Data entries
________________________________________

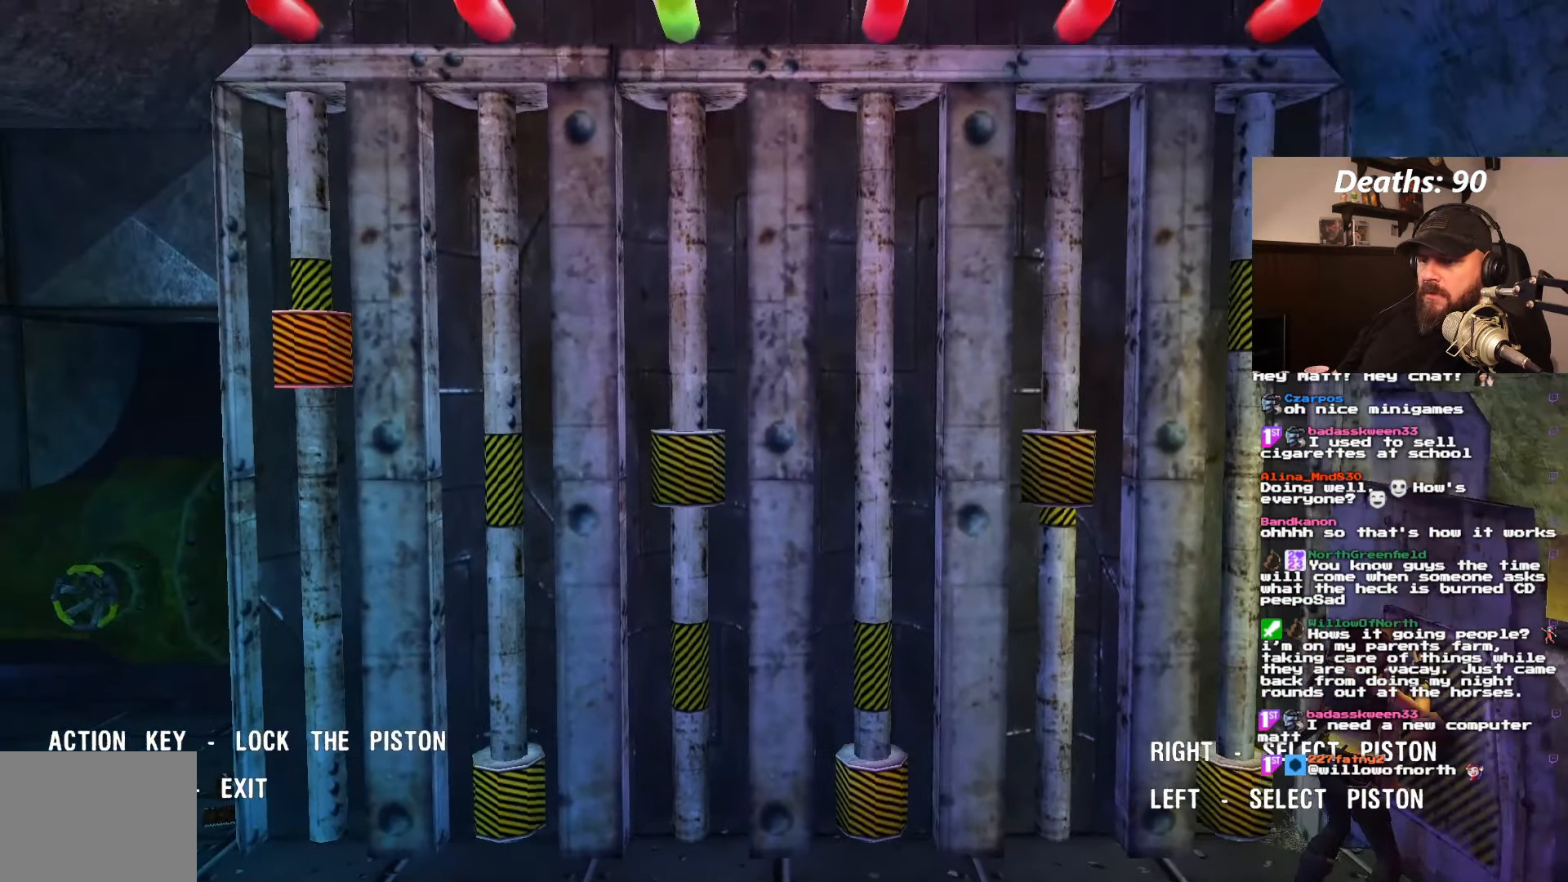
{"dt_ms": 500, "buttons": ["DPAD_LEFT"], "left_stick": "center", "right_stick": "center", "events": [[67, "DPAD_RIGHT", "down"], [184, "DPAD_RIGHT", "up"], [417, "DPAD_LEFT", "down"]]}
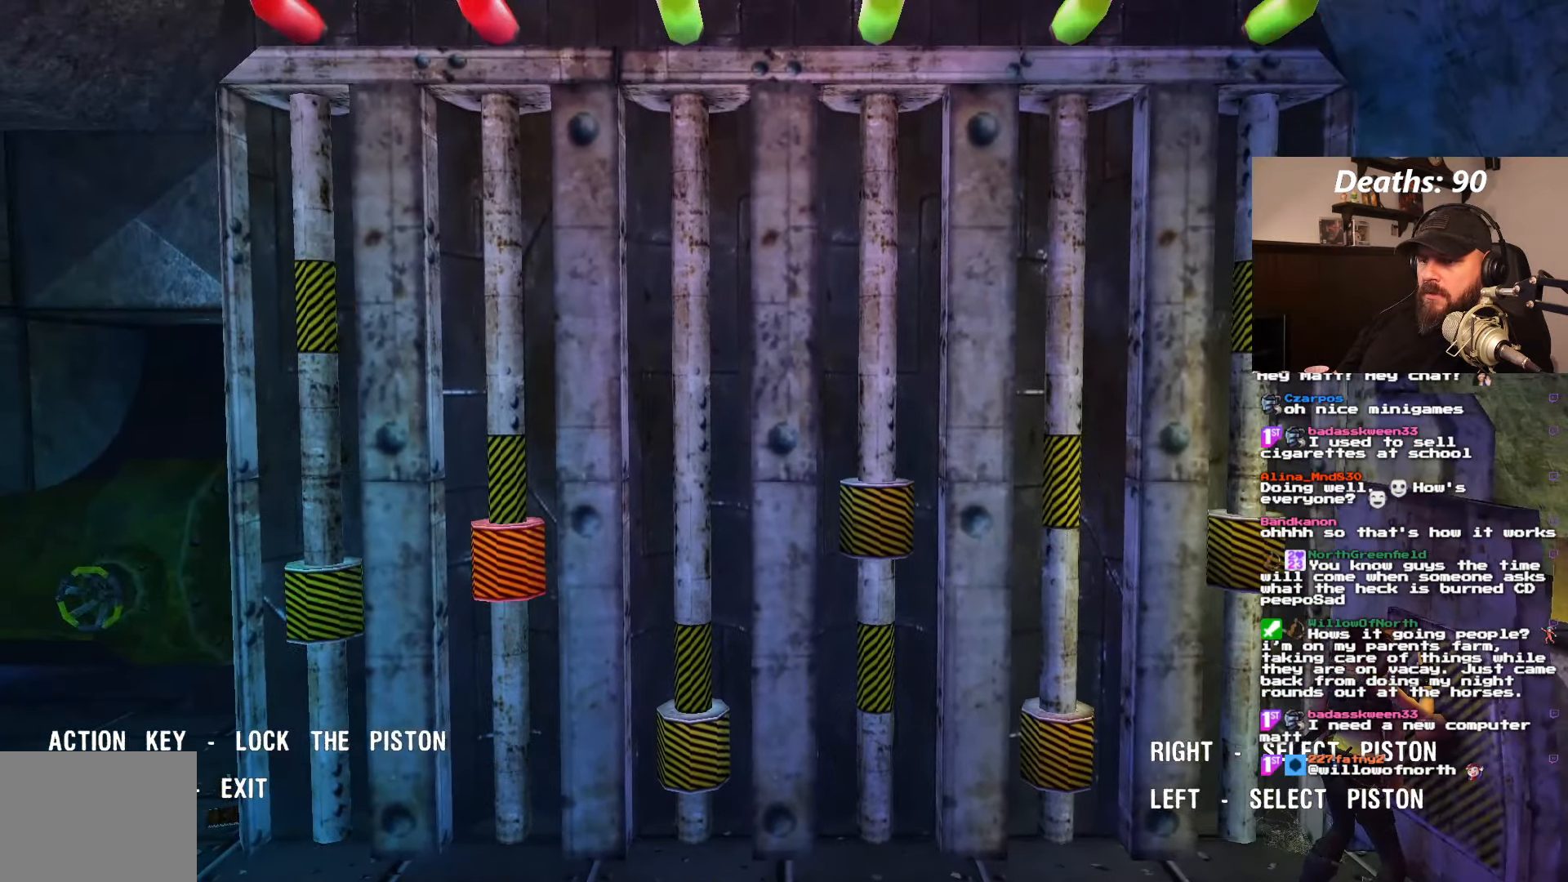
{"dt_ms": 500, "buttons": [], "left_stick": "center", "right_stick": "center", "events": [[50, "DPAD_LEFT", "up"], [200, "DPAD_LEFT", "down"], [317, "DPAD_LEFT", "up"]]}
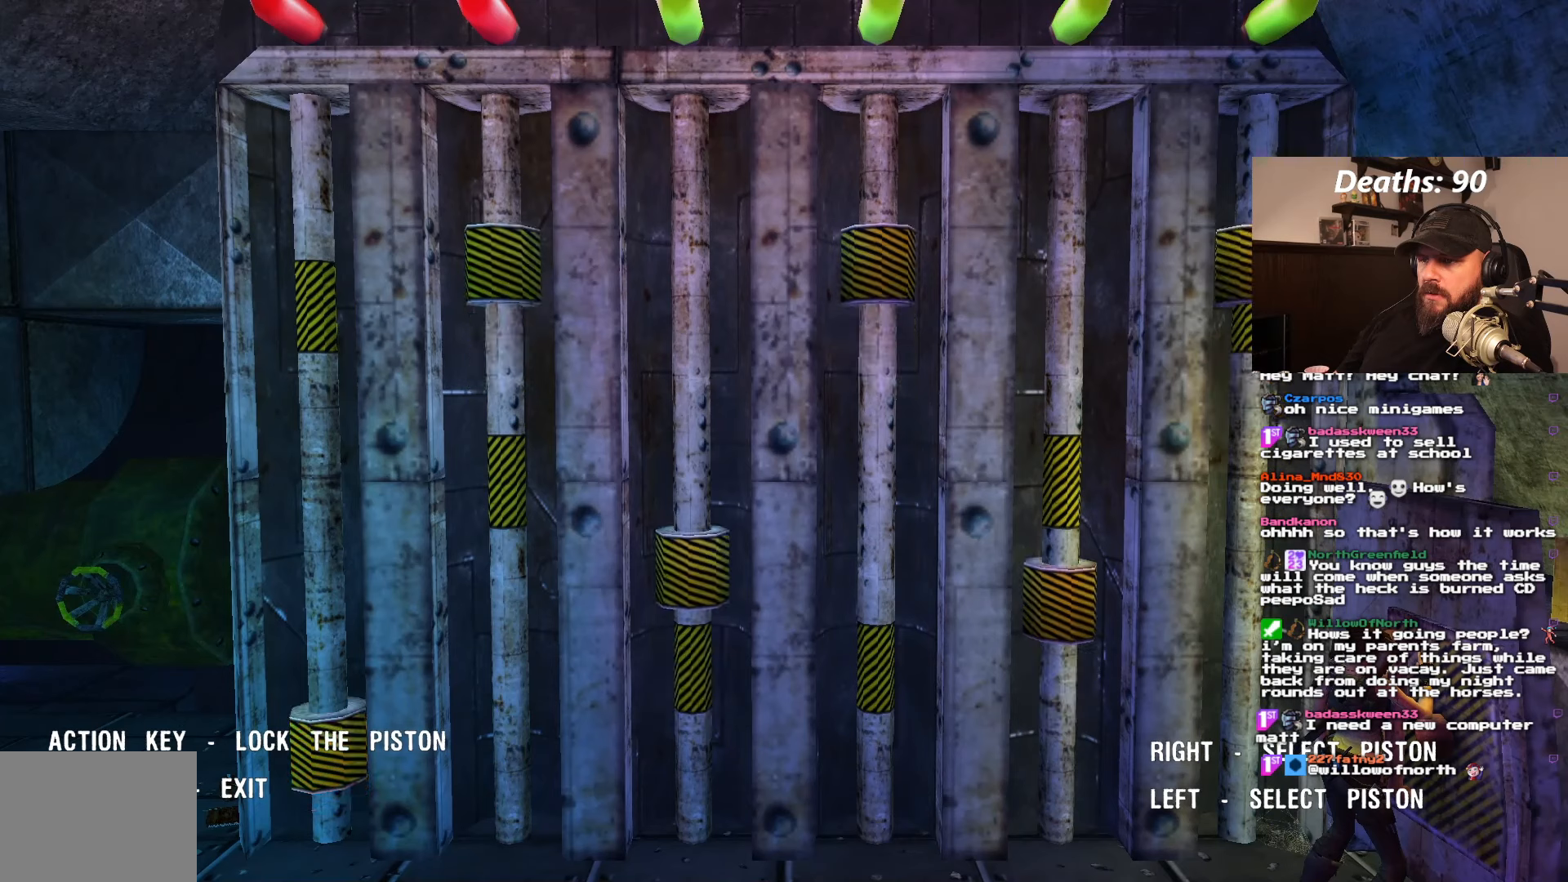
{"dt_ms": 1000, "buttons": [], "left_stick": "center", "right_stick": "center", "events": [[466, "DPAD_RIGHT", "down"], [616, "DPAD_RIGHT", "up"], [783, "DPAD_RIGHT", "down"], [916, "DPAD_RIGHT", "up"]]}
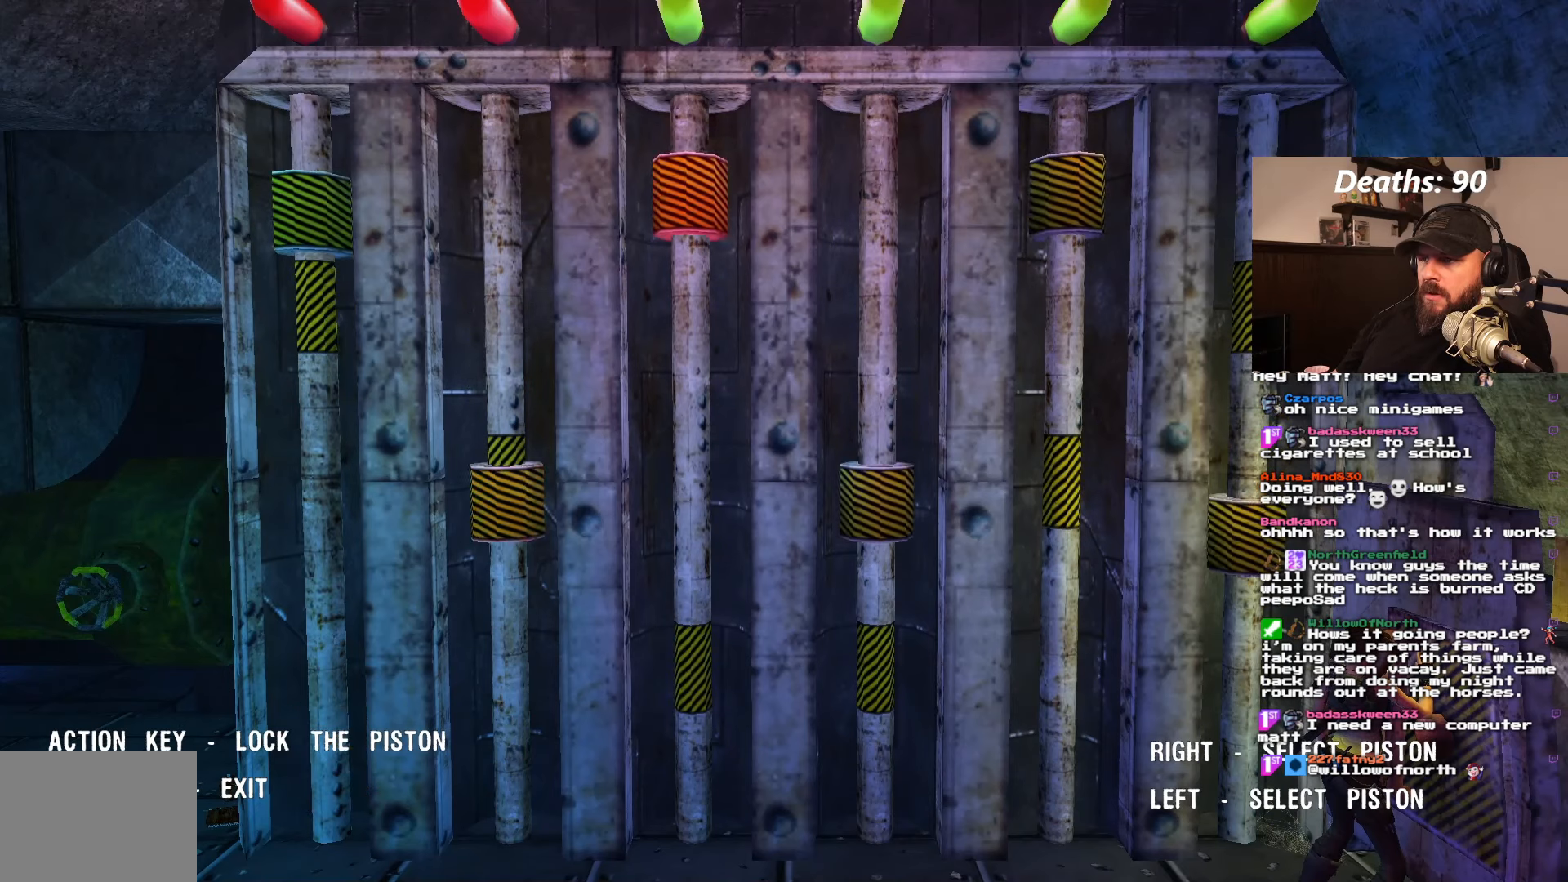
{"dt_ms": 500, "buttons": [], "left_stick": "center", "right_stick": "center", "events": []}
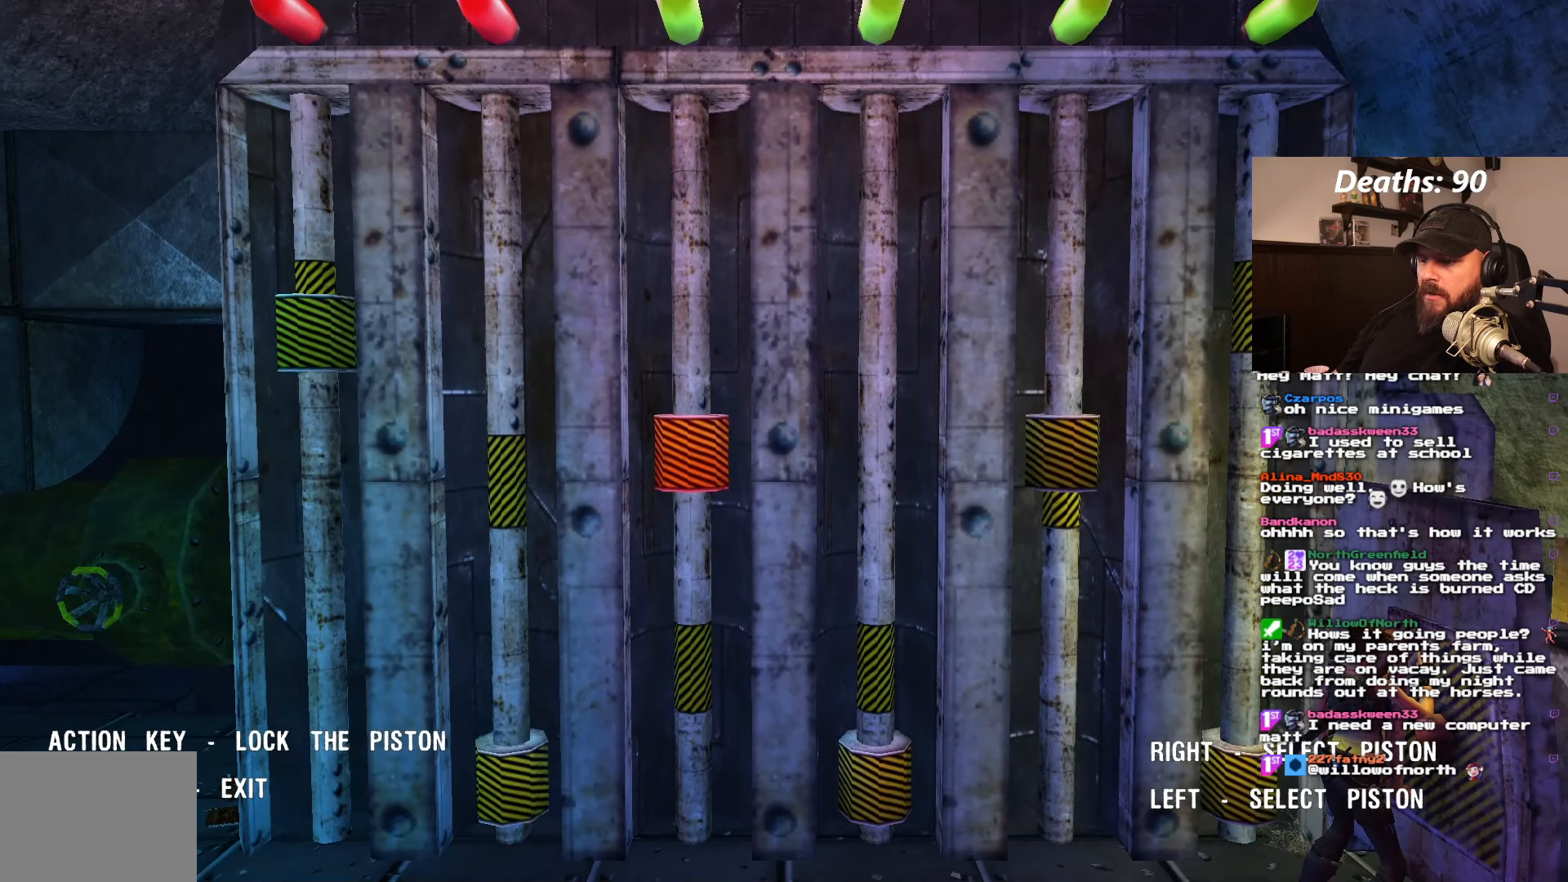
{"dt_ms": 500, "buttons": [], "left_stick": "center", "right_stick": "center", "events": [[316, "CROSS", "down"], [383, "CROSS", "up"]]}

________________________________________

What is expected: Nothing but the records, restated word for word and stripped of images, belongs in the answer.

Reply to the task:
{"dt_ms": 500, "buttons": ["DPAD_LEFT"], "left_stick": "center", "right_stick": "center", "events": [[67, "DPAD_RIGHT", "down"], [184, "DPAD_RIGHT", "up"], [417, "DPAD_LEFT", "down"]]}
{"dt_ms": 500, "buttons": [], "left_stick": "center", "right_stick": "center", "events": [[50, "DPAD_LEFT", "up"], [200, "DPAD_LEFT", "down"], [317, "DPAD_LEFT", "up"]]}
{"dt_ms": 1000, "buttons": [], "left_stick": "center", "right_stick": "center", "events": [[466, "DPAD_RIGHT", "down"], [616, "DPAD_RIGHT", "up"], [783, "DPAD_RIGHT", "down"], [916, "DPAD_RIGHT", "up"]]}
{"dt_ms": 500, "buttons": [], "left_stick": "center", "right_stick": "center", "events": []}
{"dt_ms": 500, "buttons": [], "left_stick": "center", "right_stick": "center", "events": [[316, "CROSS", "down"], [383, "CROSS", "up"]]}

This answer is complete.